* [Your task]:
After locating the line that contains "- Create auth domain" in the data below, set down exactly that line and each one after it through the line that contains "- _Requirements: 2.1, 2.3_", and nothing more.

----

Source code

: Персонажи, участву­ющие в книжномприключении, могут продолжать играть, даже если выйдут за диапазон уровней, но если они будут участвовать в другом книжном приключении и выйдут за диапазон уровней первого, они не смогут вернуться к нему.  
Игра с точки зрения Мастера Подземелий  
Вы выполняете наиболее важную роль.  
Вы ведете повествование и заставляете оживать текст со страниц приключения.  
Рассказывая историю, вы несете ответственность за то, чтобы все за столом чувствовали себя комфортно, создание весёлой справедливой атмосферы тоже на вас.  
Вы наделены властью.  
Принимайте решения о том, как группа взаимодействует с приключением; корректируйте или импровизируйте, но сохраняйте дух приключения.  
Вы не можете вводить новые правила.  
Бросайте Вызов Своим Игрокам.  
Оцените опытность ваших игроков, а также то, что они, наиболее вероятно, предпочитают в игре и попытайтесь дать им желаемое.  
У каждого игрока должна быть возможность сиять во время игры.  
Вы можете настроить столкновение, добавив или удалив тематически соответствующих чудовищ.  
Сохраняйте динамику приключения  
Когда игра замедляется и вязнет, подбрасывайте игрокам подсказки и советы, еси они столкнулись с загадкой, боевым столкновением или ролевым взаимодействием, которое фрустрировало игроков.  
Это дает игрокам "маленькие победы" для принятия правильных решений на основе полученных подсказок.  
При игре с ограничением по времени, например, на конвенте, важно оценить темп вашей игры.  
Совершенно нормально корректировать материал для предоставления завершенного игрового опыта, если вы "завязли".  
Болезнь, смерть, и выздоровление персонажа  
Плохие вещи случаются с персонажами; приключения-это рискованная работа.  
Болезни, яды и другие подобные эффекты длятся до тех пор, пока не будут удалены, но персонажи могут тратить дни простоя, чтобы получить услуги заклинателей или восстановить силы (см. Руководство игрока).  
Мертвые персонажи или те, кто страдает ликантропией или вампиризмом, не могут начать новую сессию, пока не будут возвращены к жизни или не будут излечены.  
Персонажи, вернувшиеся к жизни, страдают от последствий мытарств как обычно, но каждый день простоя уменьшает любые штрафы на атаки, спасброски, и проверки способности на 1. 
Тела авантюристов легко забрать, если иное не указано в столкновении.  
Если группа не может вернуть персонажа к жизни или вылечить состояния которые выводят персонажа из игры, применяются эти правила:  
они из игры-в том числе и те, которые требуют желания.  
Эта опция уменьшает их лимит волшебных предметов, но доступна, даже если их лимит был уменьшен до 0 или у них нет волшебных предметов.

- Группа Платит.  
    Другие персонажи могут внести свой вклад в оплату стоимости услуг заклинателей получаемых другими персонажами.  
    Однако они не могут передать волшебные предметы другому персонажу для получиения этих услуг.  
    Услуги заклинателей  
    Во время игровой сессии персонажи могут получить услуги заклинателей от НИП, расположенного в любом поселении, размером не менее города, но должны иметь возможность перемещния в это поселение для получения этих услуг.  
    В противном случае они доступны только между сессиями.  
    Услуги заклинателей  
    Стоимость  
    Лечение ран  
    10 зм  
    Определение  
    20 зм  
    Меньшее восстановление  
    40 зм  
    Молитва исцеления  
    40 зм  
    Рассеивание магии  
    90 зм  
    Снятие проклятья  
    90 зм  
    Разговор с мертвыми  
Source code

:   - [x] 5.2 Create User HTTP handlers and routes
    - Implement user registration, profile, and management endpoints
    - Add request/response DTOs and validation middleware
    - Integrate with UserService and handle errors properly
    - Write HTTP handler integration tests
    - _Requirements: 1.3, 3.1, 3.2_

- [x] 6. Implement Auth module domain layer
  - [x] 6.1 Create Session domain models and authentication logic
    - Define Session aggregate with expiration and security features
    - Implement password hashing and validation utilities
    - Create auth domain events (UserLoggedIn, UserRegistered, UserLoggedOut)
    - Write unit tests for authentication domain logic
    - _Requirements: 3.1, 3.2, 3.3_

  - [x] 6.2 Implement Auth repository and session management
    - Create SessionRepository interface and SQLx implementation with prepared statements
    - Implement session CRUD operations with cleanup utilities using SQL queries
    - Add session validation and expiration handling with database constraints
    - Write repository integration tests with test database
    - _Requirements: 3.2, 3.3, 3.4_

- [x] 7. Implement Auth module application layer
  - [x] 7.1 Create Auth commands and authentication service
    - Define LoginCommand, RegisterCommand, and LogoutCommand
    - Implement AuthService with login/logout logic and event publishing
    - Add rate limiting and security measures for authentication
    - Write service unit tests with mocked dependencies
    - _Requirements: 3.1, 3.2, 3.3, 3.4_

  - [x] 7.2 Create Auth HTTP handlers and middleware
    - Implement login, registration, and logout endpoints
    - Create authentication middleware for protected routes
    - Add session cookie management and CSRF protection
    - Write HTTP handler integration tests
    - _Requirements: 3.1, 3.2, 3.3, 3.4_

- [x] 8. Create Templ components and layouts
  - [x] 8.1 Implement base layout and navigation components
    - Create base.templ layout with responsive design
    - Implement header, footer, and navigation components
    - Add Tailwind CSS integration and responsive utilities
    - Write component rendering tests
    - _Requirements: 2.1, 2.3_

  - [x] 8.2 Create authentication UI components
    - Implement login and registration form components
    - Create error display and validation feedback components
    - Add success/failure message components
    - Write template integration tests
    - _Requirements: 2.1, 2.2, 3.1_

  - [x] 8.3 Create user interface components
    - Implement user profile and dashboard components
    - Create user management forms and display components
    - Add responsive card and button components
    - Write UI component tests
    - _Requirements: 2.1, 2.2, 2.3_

----

* [Answer box]:
    - Create auth domain events (UserLoggedIn, UserRegistered, UserLoggedOut)
    - Write unit tests for authentication domain logic
    - _Requirements: 3.1, 3.2, 3.3_

  - [x] 6.2 Implement Auth repository and session management
    - Create SessionRepository interface and SQLx implementation with prepared statements
    - Implement session CRUD operations with cleanup utilities using SQL queries
    - Add session validation and expiration handling with database constraints
    - Write repository integration tests with test database
    - _Requirements: 3.2, 3.3, 3.4_

- [x] 7. Implement Auth module application layer
  - [x] 7.1 Create Auth commands and authentication service
    - Define LoginCommand, RegisterCommand, and LogoutCommand
    - Implement AuthService with login/logout logic and event publishing
    - Add rate limiting and security measures for authentication
    - Write service unit tests with mocked dependencies
    - _Requirements: 3.1, 3.2, 3.3, 3.4_

  - [x] 7.2 Create Auth HTTP handlers and middleware
    - Implement login, registration, and logout endpoints
    - Create authentication middleware for protected routes
    - Add session cookie management and CSRF protection
    - Write HTTP handler integration tests
    - _Requirements: 3.1, 3.2, 3.3, 3.4_

- [x] 8. Create Templ components and layouts
  - [x] 8.1 Implement base layout and navigation components
    - Create base.templ layout with responsive design
    - Implement header, footer, and navigation components
    - Add Tailwind CSS integration and responsive utilities
    - Write component rendering tests
    - _Requirements: 2.1, 2.3_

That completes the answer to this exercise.